By JEN MANDELBLATT
This September is both Feeding America’s Hunger Action Month and the month when House Republicans plan to deny millions of Americans access to food (as determined before summer recess). So, what does this say about the state of our country? Well, it points clearly to the fact that not only is Congress prohibiting our nation from progressing today, its choice to severely cut food stamps negates the progress made by the New Deal 80 years ago.
Once again, this is a time that we must look to our leaders for help and for hope. The cost of living is too high, due in no small part to the increasing food prices; not even the incredible work of organizations like Feeding America can counteract it. Although Feeding America’s efforts have provided 37 million people with food, according to its Facebook page, it recognizes that “no other organization or individual can do more to help put food on the table for people in need than our federal government,” as stated on its website.

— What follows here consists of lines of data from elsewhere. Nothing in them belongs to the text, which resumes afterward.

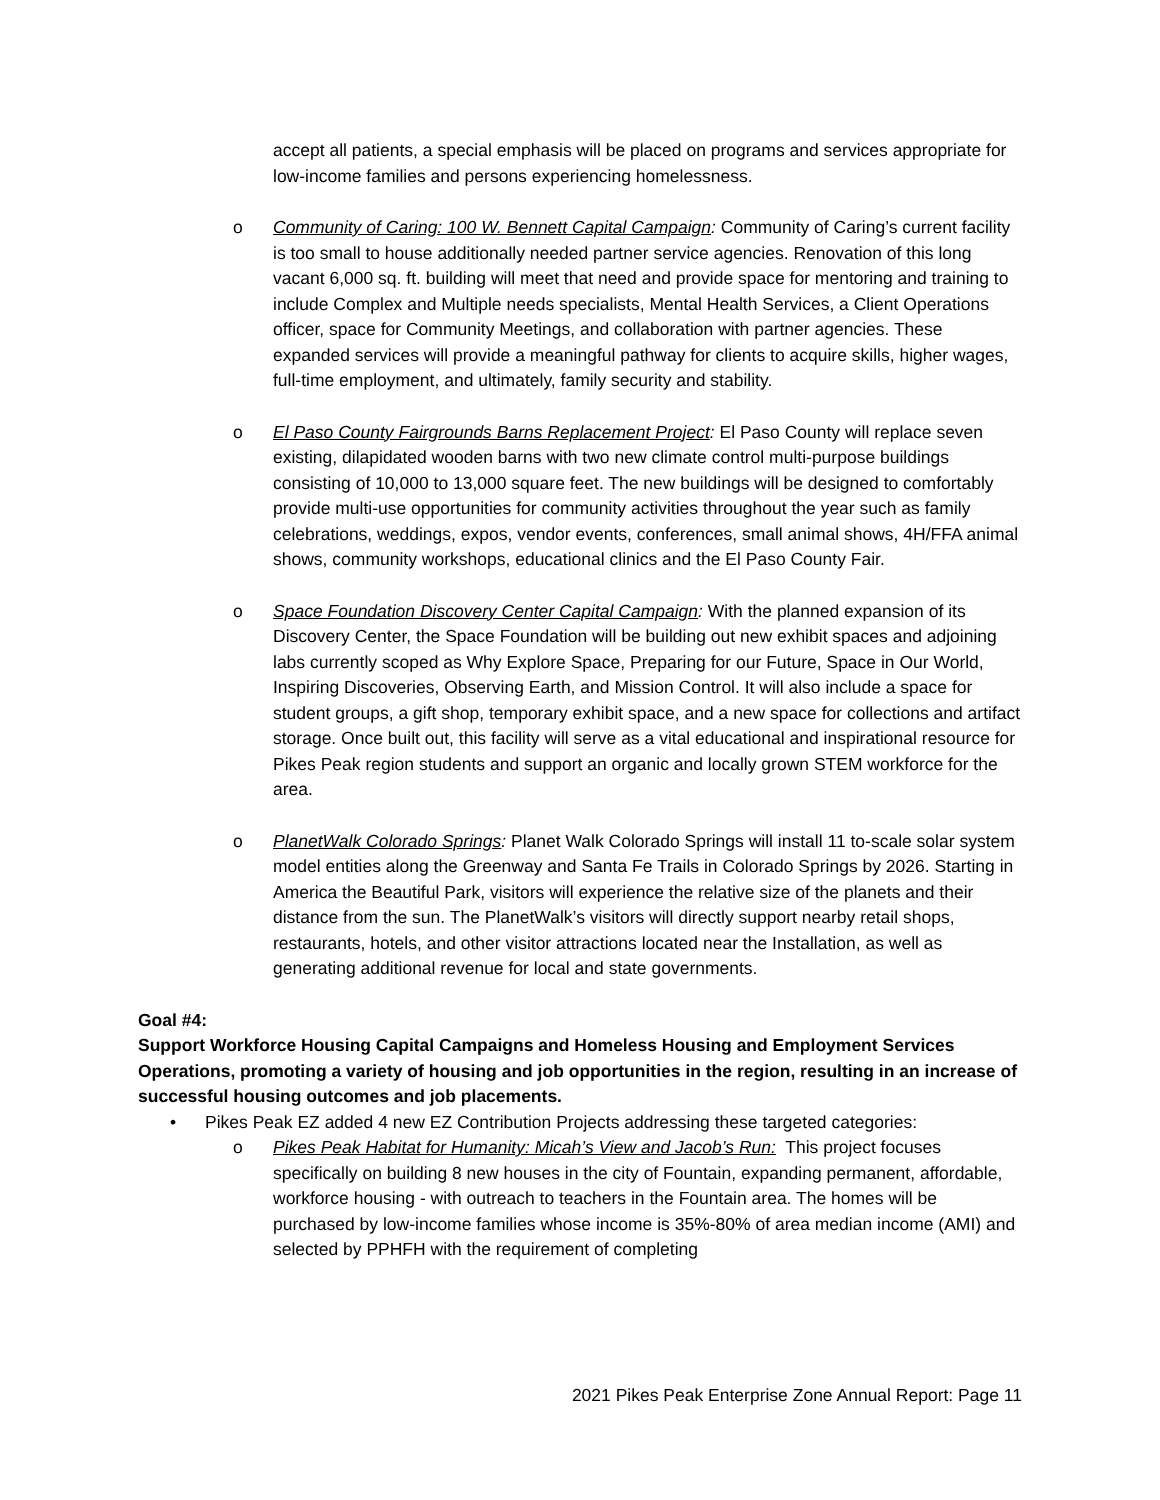accept all patients, a special emphasis will be placed on programs and services appropriate for low-income families and persons experiencing homelessness.
o Community of Caring: 100 W. Bennett Capital Campaign: Community of Caring’s current facility is too small to house additionally needed partner service agencies. Renovation of this long vacant 6,000 sq. ft. building will meet that need and provide space for mentoring and training to include Complex and Multiple needs specialists, Mental Health Services, a Client Operations officer, space for Community Meetings, and collaboration with partner agencies. These expanded services will provide a meaningful pathway for clients to acquire skills, higher wages, full-time employment, and ultimately, family security and stability.
o El Paso County Fairgrounds Barns Replacement Project: El Paso County will replace seven existing, dilapidated wooden barns with two new climate control multi-purpose buildings consisting of 10,000 to 13,000 square feet. The new buildings will be designed to comfortably provide multi-use opportunities for community activities throughout the year such as family celebrations, weddings, expos, vendor events, conferences, small animal shows, 4H/FFA animal shows, community workshops, educational clinics and the El Paso County Fair.
o Space Foundation Discovery Center Capital Campaign: With the planned expansion of its Discovery Center, the Space Foundation will be building out new exhibit spaces and adjoining labs currently scoped as Why Explore Space, Preparing for our Future, Space in Our World, Inspiring Discoveries, Observing Earth, and Mission Control. It will also include a space for student groups, a gift shop, temporary exhibit space, and a new space for collections and artifact storage. Once built out, this facility will serve as a vital educational and inspirational resource for Pikes Peak region students and support an organic and locally grown STEM workforce for the area.
o PlanetWalk Colorado Springs: Planet Walk Colorado Springs will install 11 to-scale solar system model entities along the Greenway and Santa Fe Trails in Colorado Springs by 2026. Starting in America the Beautiful Park, visitors will experience the relative size of the planets and their distance from the sun. The PlanetWalk’s visitors will directly support nearby retail shops, restaurants, hotels, and other visitor attractions located near the Installation, as well as generating additional revenue for local and state governments.
Goal #4:
Support Workforce Housing Capital Campaigns and Homeless Housing and Employment Services Operations, promoting a variety of housing and job opportunities in the region, resulting in an increase of successful housing outcomes and job placements.
• Pikes Peak EZ added 4 new EZ Contribution Projects addressing these targeted categories:
o Pikes Peak Habitat for Humanity: Micah’s View and Jacob’s Run: This project focuses specifically on building 8 new houses in the city of Fountain, expanding permanent, affordable, workforce housing - with outreach to teachers in the Fountain area. The homes will be purchased by low-income families whose income is 35%-80% of area median income (AMI) and selected by PPHFH with the requirement of completing
2021 Pikes Peak Enterprise Zone Annual Report: Page 11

Such a claim is undoubtedly subject to the constant debates over the limits and powers of the federal government. However, the American people are endowed with the unalienable right to life and the government is endowed with the responsibility to preserve it. Food is the most basic necessity for survival, so as Harry Hopkins, adviser to President Franklin Delano Roosevelt, said, “Hunger is not debatable.”
If one’s family is hungry, providing food becomes the first priority, without question or debate. So rather than putting money into a savings account for college or a house or healthcare, the money is quickly spent to satisfy hunger. In The Nation, Gene Nichol, director of UNC’s Law School’s Center on Poverty, Work & Opportunity, writes, “You hear mothers tell of not eating so their children won’t go hungry, you hear parents talk about having to pick which child will eat on which day.”
When these are the situations families must face, it is no wonder why so many Americans suffer.
Unfortunately, this suffering is part of seemingly interminable cycle of poverty that underlies the competitively capitalist nature of our country. The “system” is designed so that success of one comes at the cost of another’s failure — a necessary evil, perhaps. However, it is unjust to conclude that such failure is simply the product of laziness, especially when 10.4 million people are classified as the working poor. This statistic, coupled with the American promise that hard work will not go unrewarded, lends itself to the fact that the government has a duty to provide for those in need.
We, as Americans, have grown too comfortable characterizing hunger as a problem that exists beyond the borders of our “sea to shining sea.” The truth is, though, if you do not live in a food insecure household, one in seven of your fellow Americans and neighbors does. Hunger is not a merely a foreign problem; it is an American problem with no end in sight.
The United States is based on the principle that our federal representatives are elected for and by the people. Before the New Deal introduced food stamps, the government was silently watching its people starve. This month, though, House Republicans don’t plan to be silent. No, it is much worse: they plan to spread suffering and starvation. In the end, there is only way to combat such injustice and it is to answer Feeding America’s call and take action against hunger this September.